Christine Mumma, executive director of the nonprofit North Carolina Center on Actual Innocence, said the state Innocence Inquiry Commission needs to work more quickly to free people who've been proven to be wrongly incarcerated.

Mumma helped write the 2006 legislation that created the commission, the first of its kind in the nation. When the process was first set up, it was full of fail-safes and redundancies to bolster public confidence.

Nine years and nine exonerations later, however, she said the process moves too slowly. Lawmakers should consider changes to reduce the commission's caseload and speed up its handling of exonerations, she said.

"What's important once there's evidence of innocence is to get that person home as an innocent man, because after 10, 20, 30 years, their innocence is all they have left. That's what they're holding on to," Mumma told members of a Joint Legislative Oversight Committee on Justice and Public Safety subcommittee.

She said she has three cases that have been before the Commission for four years with little progress.
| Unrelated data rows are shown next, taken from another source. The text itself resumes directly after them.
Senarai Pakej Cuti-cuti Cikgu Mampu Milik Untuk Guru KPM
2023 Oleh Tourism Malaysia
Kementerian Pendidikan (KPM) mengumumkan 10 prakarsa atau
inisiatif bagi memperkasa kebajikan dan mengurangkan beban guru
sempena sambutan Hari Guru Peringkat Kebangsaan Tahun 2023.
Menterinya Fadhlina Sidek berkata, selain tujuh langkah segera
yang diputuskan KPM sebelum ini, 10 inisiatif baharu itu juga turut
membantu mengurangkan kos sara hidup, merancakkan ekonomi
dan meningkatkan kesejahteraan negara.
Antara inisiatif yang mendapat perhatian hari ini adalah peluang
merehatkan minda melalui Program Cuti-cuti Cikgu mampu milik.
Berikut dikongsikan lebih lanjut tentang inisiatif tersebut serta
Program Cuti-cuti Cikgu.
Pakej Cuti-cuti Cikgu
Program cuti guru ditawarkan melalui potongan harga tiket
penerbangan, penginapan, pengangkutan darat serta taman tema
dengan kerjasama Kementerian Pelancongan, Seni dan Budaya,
While cases are before the commission, those inmates cannot use other methods to argue their innocence. Another example she offered was that of 70-year-old Joseph Sledge, who was exonerated last year after 37 years in prison for a double murder he didn't commit. It took 18 months for the Innocence Commission to free him.

The exoneration process should be streamlined when advocates and prosecutors agree someone has been wrongly convicted, Mumma said, and advocates shouldn't be required to find the real perpetrator of a crime before someone wrongly convicted can be set free.